ABU DHABI // Beachgoers have reported a tar-like substance washing ashore on Saadiyat Island’s beaches.
On Monday morning, staff at Saadiyat Public Beach, managed by Abu Dhabi’s Tourism Development and Investment Company, informed visitors about the substance, which they said was tar.
Resident J M said she noticed something was wrong during a morning walk. “It’s for miles, from Saadiyat Public Beach to past the St Regis hotel,” she said. “They told us and they are trying to deal with it, they have workers scraping it up with brooms and putting it in plastic bags, but it’s not enough,” she said.
Other beachgoers left the beach with what they claim was tar stuck to the bottom of their shoes.
Australian J M had to scrape the substance off her feet with a shell and said Saadiyat was one of the last beaches untouched by pollution and feared that it was now in danger.
Another beachgoer, R T, said visitors were offered what she believed was paint thinner on their way out to get the substance off their feet. “It’s still stuck to my feet, I can smell it, but on our way out they said that this was something to get it off, it smelt like paint thinner, “ she said.
A source at a UAE environmental agency said this was not the first time they heard of such problems on Saadiyat.
“Professionals need to get on this,” the source said.

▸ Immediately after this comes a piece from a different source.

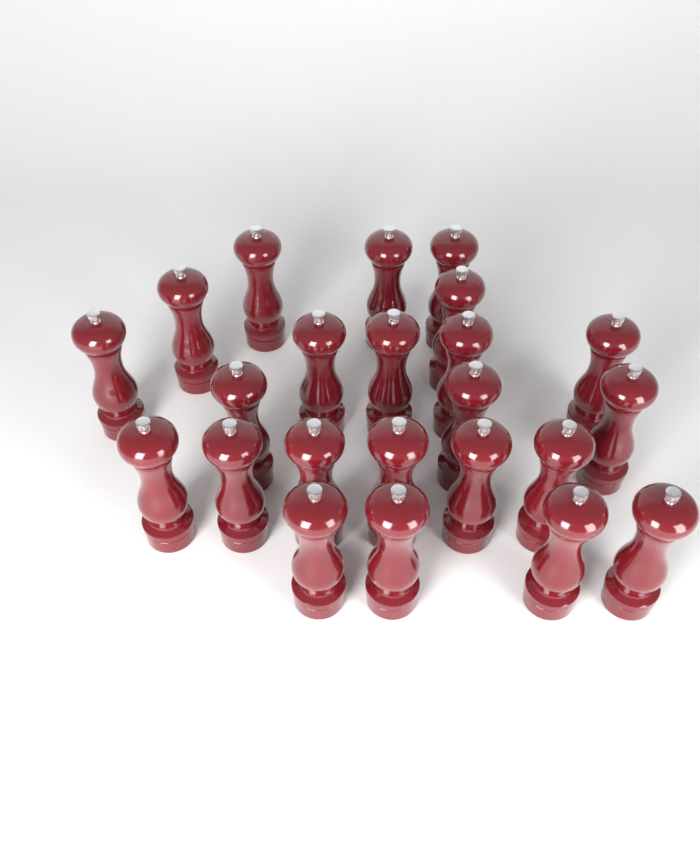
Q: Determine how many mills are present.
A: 23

On Sunday the Environment Agency Abu Dhabi received a notification of beach pollution on Sadiyaat Island and sent its environmental emergency team to conduct an initial assessment.
The tests confirmed a tar-like substance contaminating the shoreline, and after a full investigation into the cause they have concluded that the residue is most probably tar.

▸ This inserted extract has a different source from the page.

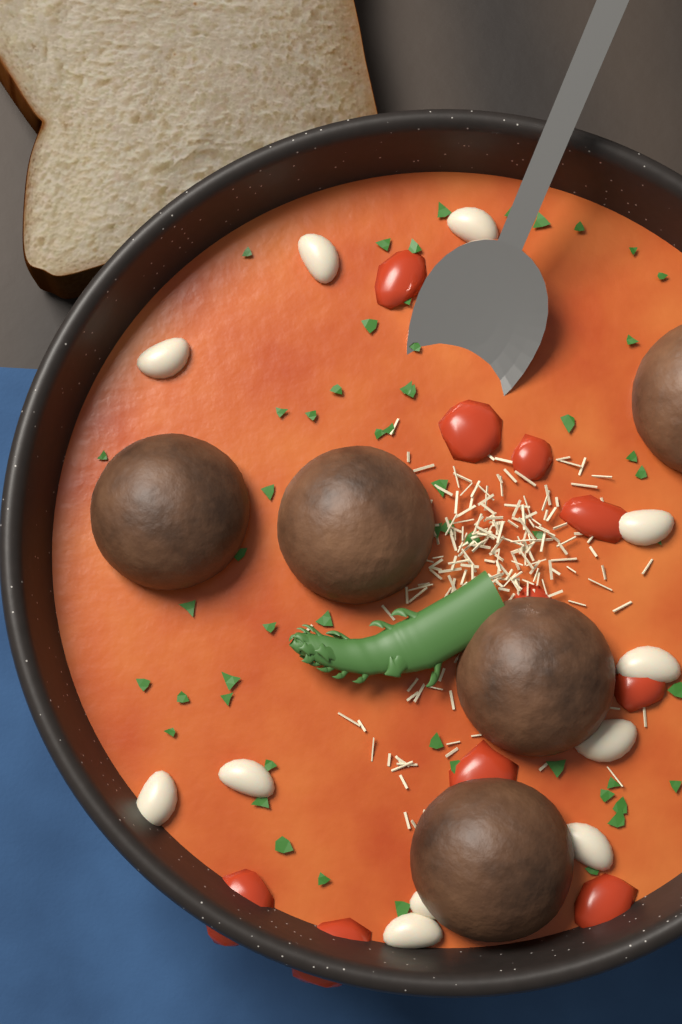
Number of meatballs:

“The most probable source of this incident is due to a discharge of ballast water from an unknown vessel. Ballast water can contain a variety of biological materials that may include non-native or exotic species,” said Dr Humaid Al Kindi, manager of the emergency environmental management arm of the EAD.
“These materials may cause ecological harm to aquatic ecosystems. In this case, no significant harm was done,” he said.
“Our environmental assessment found that the beaches were contaminated only with light tar oil balls along the shoreline,” Dr Al Kindi said.
“The beaches have been cleaned up and were later reopened to the public. As part of its continuing marine water quality programme, EAD will continue to work with hotels to ensure the safety of our beaches.”
He commended the action taken by the hotels on Saadiyat and said they would continue working with them to further ensure environmental quality.
EAD encourages members of the public to report any illegal activities pertaining to the marine environment, evidence of spillage or injured marine life to the Abu Dhabi government call centre on 800-555.